Heels
This mildly horrifying Slate.com story about those parents who've surgically altered their mentally defective daughter so she'll never grow up provides a link to this somewhat less horrifying New York Times story about women who have various unpleasant surgeries so that they can wear, or as a consequence of years of wearing, high-heeled shoes. The NYT story contains the following sentence:
Dr. Levine has medium-length blond hair, a striking resemblance to the singer Deborah Harry, and often wears fashionable high heels.
What the fuck is wrong with the editors at the New York Times? If they're not even bothering to ensure the most basic of parallel structure, then why should anyone else? The NYT is supposed to be some sort of standard-bearer of good writing, second in reputation only to the New Yorker, and they let a stupid, obvious error like this creep in?
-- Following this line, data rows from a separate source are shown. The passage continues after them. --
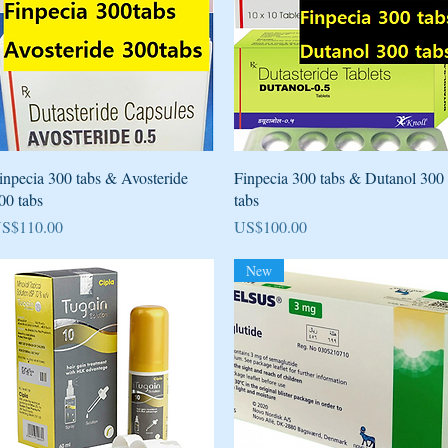
Quick View
Quick View
inpecia 300 tabs & Avosteride
Finpecia 300 tabs & Dutanol 300
00 tabs
tabs
rice
Price
S$110.00
US$100.00
New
For the millionth time, here's the rule: if a list of clauses is preceded by a verb, then either each element has its own verb, or you use one verb for all the clauses. No in-betweens, ever. Ever! You can use the implicit verb "has" for the third clause ("...and a propensity for wearing fashionable high heels") to match the implicit verb in the second, or you can give each clause a new verb ("...bears a striking resemblance..."), or, hell, you can even put "and" between the first two items and make them a list by themselves, which gives you free rein to chuck a new verb into the third clause.
The one thing you can't do is the thing they did.